## Job
Every line in the data below that has the word "Description" should be returned.

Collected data
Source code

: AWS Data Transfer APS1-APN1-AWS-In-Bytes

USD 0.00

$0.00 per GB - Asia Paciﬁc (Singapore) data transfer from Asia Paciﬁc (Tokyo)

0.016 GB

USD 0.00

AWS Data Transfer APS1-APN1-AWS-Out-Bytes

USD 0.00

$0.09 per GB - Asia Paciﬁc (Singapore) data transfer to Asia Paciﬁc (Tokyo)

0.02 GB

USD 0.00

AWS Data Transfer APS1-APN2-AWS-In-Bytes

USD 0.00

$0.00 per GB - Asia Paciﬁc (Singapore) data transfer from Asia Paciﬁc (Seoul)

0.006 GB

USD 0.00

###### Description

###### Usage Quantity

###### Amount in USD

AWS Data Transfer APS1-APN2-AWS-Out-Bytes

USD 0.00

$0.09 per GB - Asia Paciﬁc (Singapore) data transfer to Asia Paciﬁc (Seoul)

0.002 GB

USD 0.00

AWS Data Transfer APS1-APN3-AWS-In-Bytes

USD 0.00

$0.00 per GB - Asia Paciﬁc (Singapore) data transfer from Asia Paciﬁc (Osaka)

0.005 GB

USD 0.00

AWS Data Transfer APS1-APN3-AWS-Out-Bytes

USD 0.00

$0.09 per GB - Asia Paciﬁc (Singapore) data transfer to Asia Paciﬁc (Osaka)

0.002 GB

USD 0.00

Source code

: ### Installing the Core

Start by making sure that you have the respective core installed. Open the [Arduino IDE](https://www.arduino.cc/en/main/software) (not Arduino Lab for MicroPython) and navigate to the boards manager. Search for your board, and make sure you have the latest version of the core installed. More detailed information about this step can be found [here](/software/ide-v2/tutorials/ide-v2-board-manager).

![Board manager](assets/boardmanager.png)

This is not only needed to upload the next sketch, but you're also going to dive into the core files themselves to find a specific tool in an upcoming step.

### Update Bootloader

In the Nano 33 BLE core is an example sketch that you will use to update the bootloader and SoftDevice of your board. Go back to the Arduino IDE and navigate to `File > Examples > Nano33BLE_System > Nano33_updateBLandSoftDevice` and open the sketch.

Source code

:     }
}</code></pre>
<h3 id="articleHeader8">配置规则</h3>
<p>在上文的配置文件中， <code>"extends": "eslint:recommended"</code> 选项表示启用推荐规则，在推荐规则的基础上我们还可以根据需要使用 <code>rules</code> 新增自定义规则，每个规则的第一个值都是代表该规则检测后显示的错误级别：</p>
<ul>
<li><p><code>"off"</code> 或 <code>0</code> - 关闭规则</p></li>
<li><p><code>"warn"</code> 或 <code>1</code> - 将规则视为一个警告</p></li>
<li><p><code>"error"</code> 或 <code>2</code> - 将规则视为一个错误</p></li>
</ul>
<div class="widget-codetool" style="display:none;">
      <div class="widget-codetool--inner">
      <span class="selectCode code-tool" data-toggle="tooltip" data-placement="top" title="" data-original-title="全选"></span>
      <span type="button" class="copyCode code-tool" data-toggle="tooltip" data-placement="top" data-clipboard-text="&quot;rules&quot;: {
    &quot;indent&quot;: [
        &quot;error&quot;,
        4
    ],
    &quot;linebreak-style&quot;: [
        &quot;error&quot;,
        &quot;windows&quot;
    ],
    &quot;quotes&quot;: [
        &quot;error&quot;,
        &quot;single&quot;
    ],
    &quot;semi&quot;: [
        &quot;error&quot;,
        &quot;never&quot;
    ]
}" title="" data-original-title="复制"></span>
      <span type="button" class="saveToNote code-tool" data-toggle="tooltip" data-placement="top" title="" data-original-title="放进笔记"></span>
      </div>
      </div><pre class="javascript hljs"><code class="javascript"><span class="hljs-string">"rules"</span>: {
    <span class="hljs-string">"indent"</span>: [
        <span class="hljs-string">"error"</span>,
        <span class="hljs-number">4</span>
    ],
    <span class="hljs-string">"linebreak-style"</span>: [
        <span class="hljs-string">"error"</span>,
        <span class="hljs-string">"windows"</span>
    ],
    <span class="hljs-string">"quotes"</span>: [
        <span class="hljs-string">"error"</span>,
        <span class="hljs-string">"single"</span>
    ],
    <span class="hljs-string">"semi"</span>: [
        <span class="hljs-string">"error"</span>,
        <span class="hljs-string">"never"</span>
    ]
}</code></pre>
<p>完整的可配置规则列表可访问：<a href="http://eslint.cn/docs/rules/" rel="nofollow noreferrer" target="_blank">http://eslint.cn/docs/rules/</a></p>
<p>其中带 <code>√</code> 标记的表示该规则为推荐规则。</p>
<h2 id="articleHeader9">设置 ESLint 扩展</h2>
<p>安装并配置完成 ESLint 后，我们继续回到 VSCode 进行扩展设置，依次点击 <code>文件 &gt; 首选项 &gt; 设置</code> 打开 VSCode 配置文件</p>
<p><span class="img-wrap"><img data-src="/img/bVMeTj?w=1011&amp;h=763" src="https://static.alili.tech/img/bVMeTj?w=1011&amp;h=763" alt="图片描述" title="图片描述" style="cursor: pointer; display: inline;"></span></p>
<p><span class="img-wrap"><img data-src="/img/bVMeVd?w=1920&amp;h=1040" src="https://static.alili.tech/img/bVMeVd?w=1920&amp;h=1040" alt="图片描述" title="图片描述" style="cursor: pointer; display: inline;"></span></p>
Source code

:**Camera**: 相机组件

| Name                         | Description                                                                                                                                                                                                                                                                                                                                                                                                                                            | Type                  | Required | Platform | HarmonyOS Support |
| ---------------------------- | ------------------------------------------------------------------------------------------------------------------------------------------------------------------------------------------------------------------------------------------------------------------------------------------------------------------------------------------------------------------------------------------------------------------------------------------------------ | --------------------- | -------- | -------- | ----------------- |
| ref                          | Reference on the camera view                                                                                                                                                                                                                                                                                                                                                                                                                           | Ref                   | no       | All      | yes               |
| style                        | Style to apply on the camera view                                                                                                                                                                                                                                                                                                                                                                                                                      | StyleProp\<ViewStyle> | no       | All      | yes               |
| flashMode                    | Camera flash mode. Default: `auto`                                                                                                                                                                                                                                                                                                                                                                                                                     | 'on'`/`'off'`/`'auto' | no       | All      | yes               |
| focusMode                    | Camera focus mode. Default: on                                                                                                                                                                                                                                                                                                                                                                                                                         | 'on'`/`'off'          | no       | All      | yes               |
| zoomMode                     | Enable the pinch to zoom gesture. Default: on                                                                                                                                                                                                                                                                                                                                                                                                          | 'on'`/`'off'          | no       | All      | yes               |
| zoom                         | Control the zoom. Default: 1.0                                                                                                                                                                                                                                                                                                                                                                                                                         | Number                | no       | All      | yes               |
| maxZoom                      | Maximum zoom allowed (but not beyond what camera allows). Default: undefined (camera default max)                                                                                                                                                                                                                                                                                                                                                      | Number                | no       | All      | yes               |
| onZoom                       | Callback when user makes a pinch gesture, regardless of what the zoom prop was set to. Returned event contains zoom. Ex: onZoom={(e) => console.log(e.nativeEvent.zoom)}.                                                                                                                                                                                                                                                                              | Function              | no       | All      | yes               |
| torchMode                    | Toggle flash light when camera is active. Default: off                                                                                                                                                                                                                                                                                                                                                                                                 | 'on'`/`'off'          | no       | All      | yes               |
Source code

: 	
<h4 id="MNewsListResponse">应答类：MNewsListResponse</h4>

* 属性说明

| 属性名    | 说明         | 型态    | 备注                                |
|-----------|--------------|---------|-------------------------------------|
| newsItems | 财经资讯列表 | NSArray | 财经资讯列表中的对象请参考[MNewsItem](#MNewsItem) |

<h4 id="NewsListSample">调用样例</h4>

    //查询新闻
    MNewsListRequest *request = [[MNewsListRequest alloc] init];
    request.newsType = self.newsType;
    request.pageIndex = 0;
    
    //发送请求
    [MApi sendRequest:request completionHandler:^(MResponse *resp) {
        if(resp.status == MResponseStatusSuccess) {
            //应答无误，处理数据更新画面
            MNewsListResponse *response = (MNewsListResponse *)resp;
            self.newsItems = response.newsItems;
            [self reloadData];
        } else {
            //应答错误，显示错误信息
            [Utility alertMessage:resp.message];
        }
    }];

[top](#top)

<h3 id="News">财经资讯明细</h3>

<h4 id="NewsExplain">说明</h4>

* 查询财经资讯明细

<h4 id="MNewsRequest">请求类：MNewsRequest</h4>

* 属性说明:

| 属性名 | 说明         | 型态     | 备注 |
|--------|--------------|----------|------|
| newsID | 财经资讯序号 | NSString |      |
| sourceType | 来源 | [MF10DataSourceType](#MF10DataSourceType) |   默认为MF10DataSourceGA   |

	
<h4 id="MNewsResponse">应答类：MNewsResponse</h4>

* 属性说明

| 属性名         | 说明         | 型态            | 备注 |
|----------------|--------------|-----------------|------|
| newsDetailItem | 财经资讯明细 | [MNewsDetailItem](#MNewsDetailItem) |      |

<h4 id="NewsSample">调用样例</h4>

## Finished exercise
###### Description
| Name                         | Description                                                                                                                                                                                                                                                                                                                                                                                                                                            | Type                  | Required | Platform | HarmonyOS Support |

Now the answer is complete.